--- SUPPLIED PASSAGE Enclosed Below ---

It could also be a bad bag of Eco. Last year sometime, Caribsea released some bad eco complete. It had some extra phosphates, and other stuff. I will post a link a little later.


----------



## KRiley (Jun 30, 2005)

Here ya go:

http://aquabotanicwetthumb.infopop.cc/groupee/forums/a/...681077441#6681077441

http://aquabotanicwetthumb.infopop.cc/groupee/forums/a/...6090712/m/2951045051

These will help you with the background and what to do to remedy it.


----------



## imported_banderbe (Feb 17, 2006)

> Originally posted by sunkyokim:
> i just put 2 bags of caribsea eco-complete substrate into my 24 gallon cube tank. I have a built in wet/dry filtration system and i was wondering if i needed to run a different kind of filter on this tank to clear up the cloudiness in my water. It has gotten a little more visible as the day passed, but i noticed that all the cloudy crap is settling to the bottom and creating a layer of, what looks like, dust on the top of the substrate. How do i fix this problem?


Just relax.

It will take a day or two to completely clear up. Then all will be fine.

Yes, there were some bad bags of Eco-Complete but that was a long time ago and the chances that you got one are basically zero.


----------



## DJKronik57 (Apr 17, 2006)

I just did the same thing, and got the same responses. A week later, my tank is fine. It just took a while for the cloudy water to settle. It seems this is just part of the formula.


----------

--- End of Enclosed SUPPLIED PASSAGE ---
--- DATASET EXTRACT Enclosed Below ---

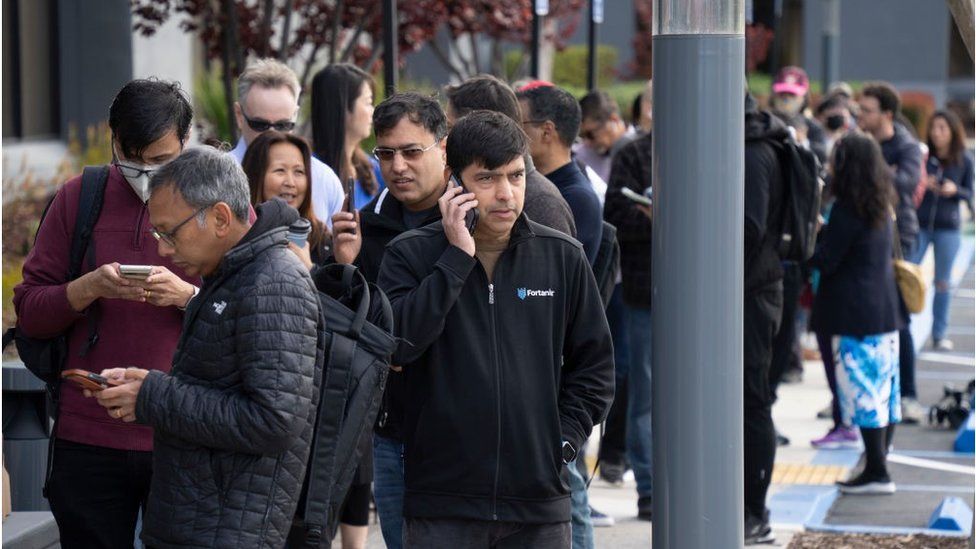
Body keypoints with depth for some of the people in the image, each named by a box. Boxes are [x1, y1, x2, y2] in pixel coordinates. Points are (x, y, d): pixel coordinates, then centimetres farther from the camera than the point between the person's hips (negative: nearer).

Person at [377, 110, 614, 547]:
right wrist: (457, 258, -14)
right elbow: (396, 344, -16)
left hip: (540, 501, 2)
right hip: (442, 504, -2)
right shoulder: (411, 255, 0)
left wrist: (562, 442, 1)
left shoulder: (562, 257, 6)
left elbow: (594, 367, 13)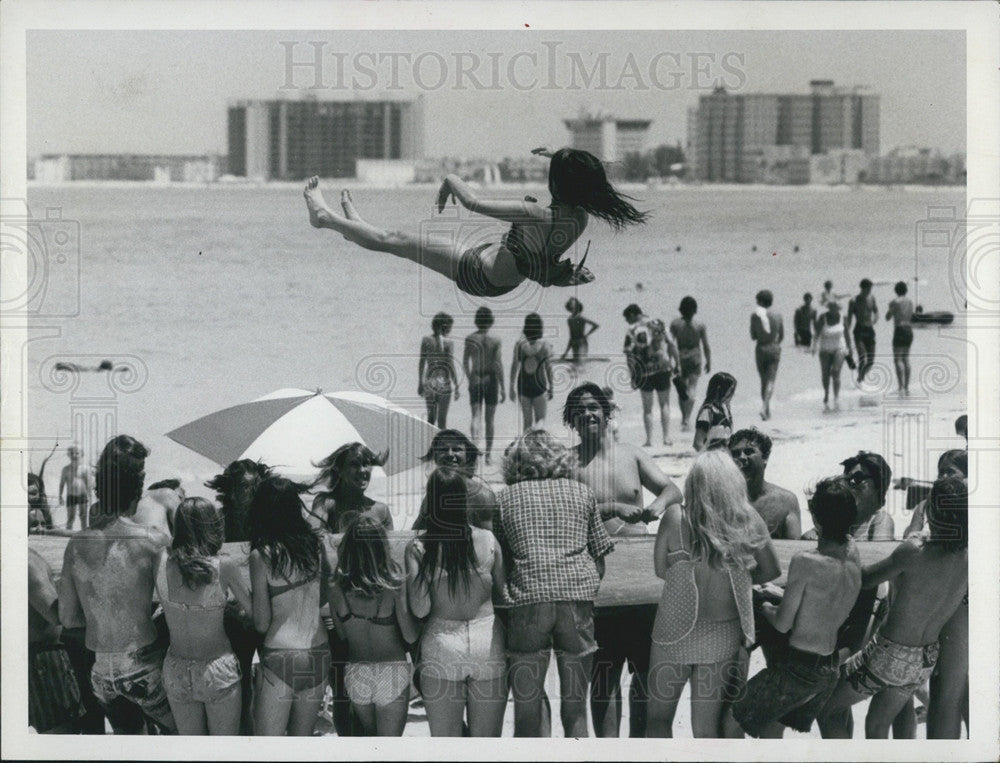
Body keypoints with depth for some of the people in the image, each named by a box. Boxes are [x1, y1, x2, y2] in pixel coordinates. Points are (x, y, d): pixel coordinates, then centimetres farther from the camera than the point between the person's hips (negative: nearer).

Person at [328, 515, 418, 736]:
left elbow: (341, 635, 2)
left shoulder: (336, 589, -9)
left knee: (370, 735, 25)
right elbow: (410, 636, -12)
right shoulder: (395, 585, -17)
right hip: (392, 672, -3)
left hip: (355, 674, 3)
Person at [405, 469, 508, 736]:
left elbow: (420, 610, -12)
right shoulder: (487, 540, -4)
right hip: (487, 642, 1)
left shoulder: (418, 547, -8)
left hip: (441, 647, -1)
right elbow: (502, 592, 7)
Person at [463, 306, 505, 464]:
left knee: (475, 416, 0)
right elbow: (498, 365, -10)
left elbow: (465, 362, 4)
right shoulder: (495, 341, -9)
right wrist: (502, 387, -5)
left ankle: (474, 438, -31)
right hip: (491, 380, -1)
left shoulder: (470, 339, -2)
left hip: (475, 380, 1)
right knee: (489, 419, 10)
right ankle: (489, 453, 15)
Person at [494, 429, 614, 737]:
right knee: (575, 706, 5)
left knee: (526, 707, 3)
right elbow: (600, 555, 15)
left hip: (527, 600, -1)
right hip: (578, 597, 1)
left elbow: (500, 560, 13)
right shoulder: (582, 493, 15)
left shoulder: (506, 497, 12)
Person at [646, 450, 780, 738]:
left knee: (658, 718, 15)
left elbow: (660, 570, -2)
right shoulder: (749, 521, -9)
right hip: (723, 636, 1)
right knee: (706, 730, 9)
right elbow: (771, 571, 5)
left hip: (676, 631, -1)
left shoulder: (675, 518, -13)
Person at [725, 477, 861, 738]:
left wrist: (766, 608, 7)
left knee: (733, 722, 8)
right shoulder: (852, 554, -2)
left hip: (798, 666, -8)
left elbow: (782, 624, -14)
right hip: (831, 668, 8)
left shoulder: (805, 562, -24)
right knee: (771, 729, 24)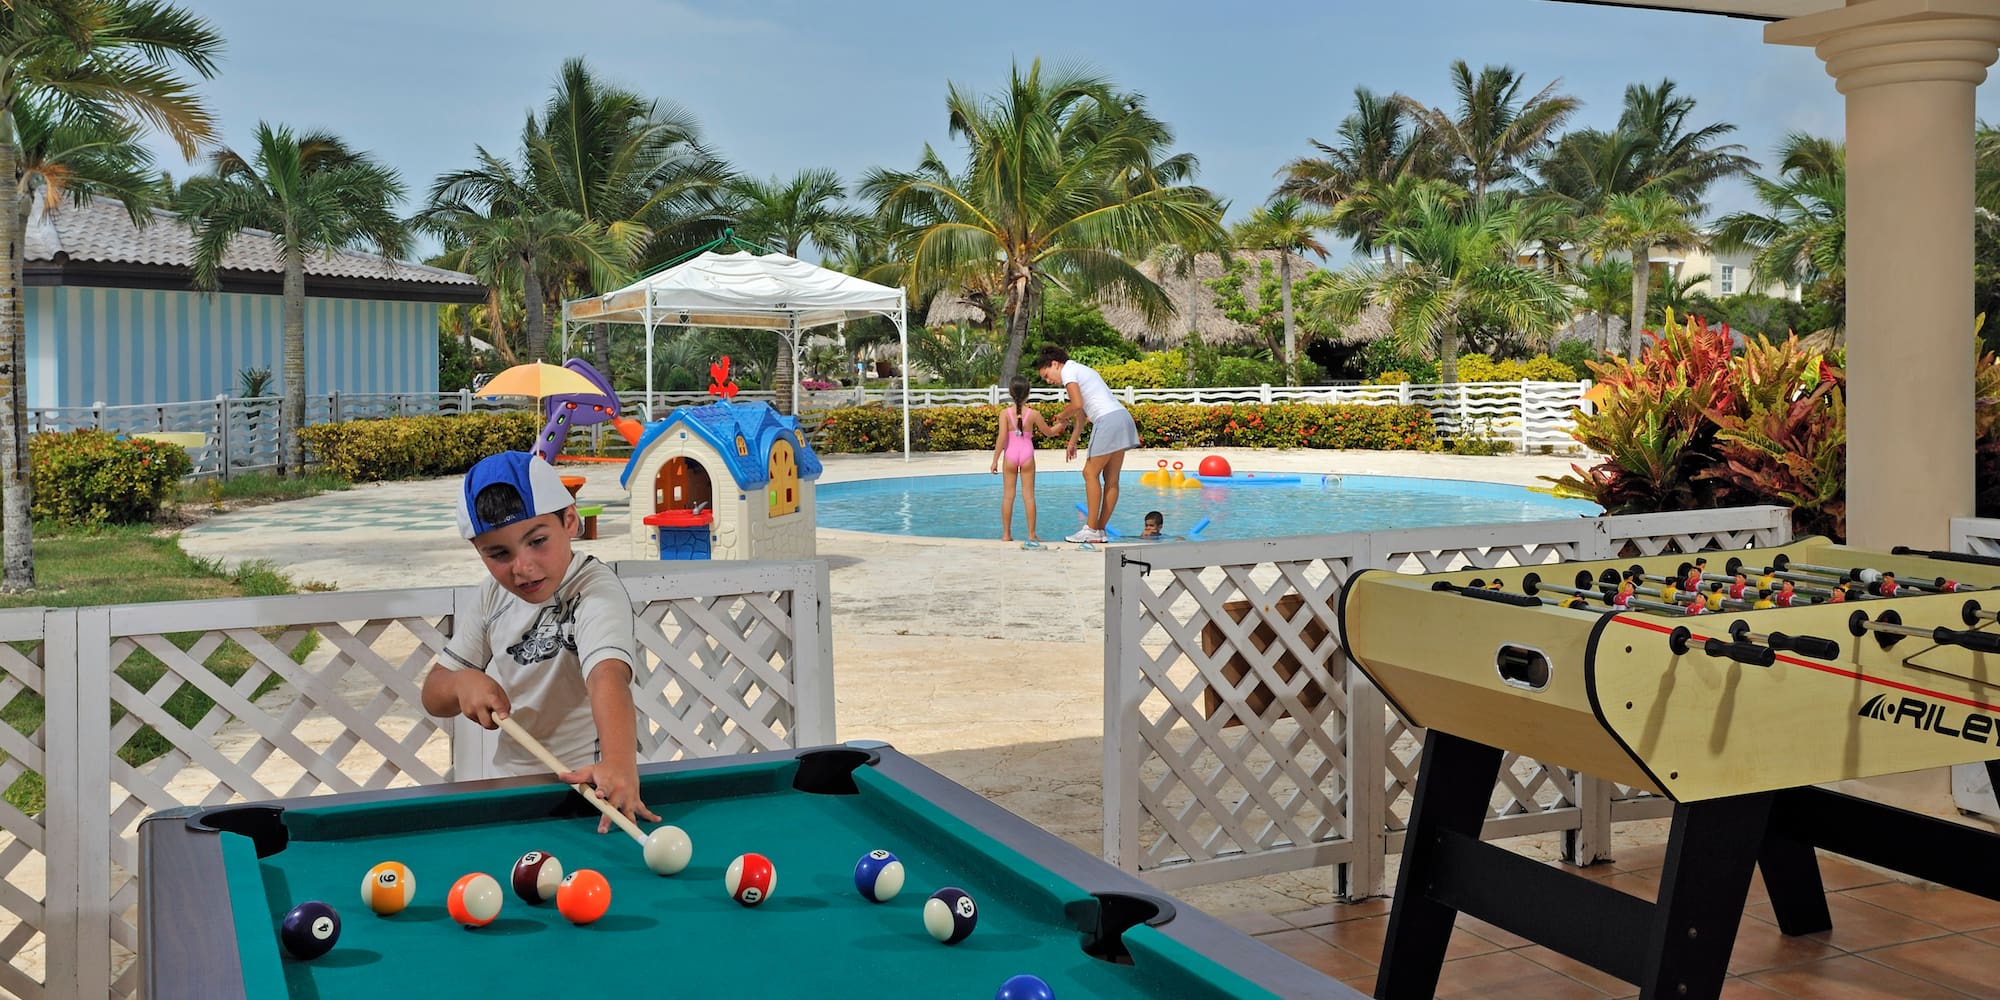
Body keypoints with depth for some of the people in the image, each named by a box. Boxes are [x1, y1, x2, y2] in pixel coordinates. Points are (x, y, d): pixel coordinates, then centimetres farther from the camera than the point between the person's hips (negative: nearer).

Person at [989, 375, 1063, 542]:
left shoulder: (1005, 412, -8)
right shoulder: (1034, 414, -5)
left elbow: (1002, 437, -13)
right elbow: (1049, 432, 8)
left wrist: (995, 460, -7)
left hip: (1010, 455, 0)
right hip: (1027, 454, 0)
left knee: (1008, 495, 6)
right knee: (1028, 495, 4)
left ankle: (1006, 534, 8)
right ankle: (1031, 534, 5)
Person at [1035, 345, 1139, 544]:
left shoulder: (1068, 371, -2)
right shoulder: (1079, 371, 26)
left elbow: (1077, 404, -15)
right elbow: (1081, 412, 29)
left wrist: (1062, 416, 4)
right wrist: (1072, 442, 30)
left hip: (1108, 420, -9)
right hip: (1122, 417, 9)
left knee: (1091, 473, -3)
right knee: (1111, 479, 8)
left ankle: (1091, 529, -3)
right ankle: (1100, 530, 11)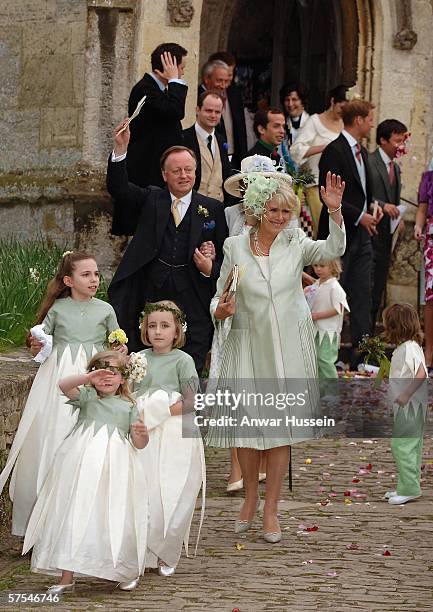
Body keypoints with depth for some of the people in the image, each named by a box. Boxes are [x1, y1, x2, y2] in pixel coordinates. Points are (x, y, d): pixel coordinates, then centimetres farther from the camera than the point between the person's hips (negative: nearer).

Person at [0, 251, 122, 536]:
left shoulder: (105, 310, 6)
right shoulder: (58, 308, 3)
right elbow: (42, 339, 10)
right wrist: (37, 346, -10)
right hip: (60, 374, 0)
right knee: (55, 436, -1)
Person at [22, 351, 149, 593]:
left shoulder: (128, 407, 14)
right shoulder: (87, 397, 10)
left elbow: (139, 444, 11)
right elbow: (64, 385, -10)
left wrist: (142, 433, -11)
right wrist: (88, 377, -22)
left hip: (115, 468, 1)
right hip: (83, 464, 0)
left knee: (115, 518, -1)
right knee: (74, 514, -2)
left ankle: (125, 572, 17)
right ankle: (67, 576, 2)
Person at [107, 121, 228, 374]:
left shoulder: (212, 209, 10)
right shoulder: (150, 200, 11)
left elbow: (224, 255, 12)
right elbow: (118, 188, -5)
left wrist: (210, 269, -10)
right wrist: (121, 149, -18)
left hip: (193, 303, 0)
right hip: (149, 296, 0)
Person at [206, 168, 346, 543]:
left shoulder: (296, 243, 1)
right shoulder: (235, 247, 1)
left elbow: (334, 250, -16)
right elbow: (220, 296, 9)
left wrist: (334, 210, -28)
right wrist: (220, 311, -13)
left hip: (288, 347, 0)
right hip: (248, 345, 0)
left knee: (281, 426, 2)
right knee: (245, 424, 1)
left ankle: (271, 509, 11)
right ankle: (250, 497, 24)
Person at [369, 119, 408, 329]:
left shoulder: (396, 168, 18)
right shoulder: (368, 162, -9)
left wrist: (398, 219, 5)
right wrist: (383, 206, -23)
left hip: (386, 235, 8)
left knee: (378, 288, 9)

--- End of Enclosed DATASET EXTRACT ---

TASKS TO COMPLETE:
a - In the aquarium substrate thread, how long does one reply say it will take for the water to clear up completely?
b - Name every forum username that appears in the aquarium substrate thread.
The listing isn't needed for anything here.

YOUR WRITTEN ANSWERS:
a - A day or two.

b - KRiley, imported_banderbe, sunkyokim, DJKronik57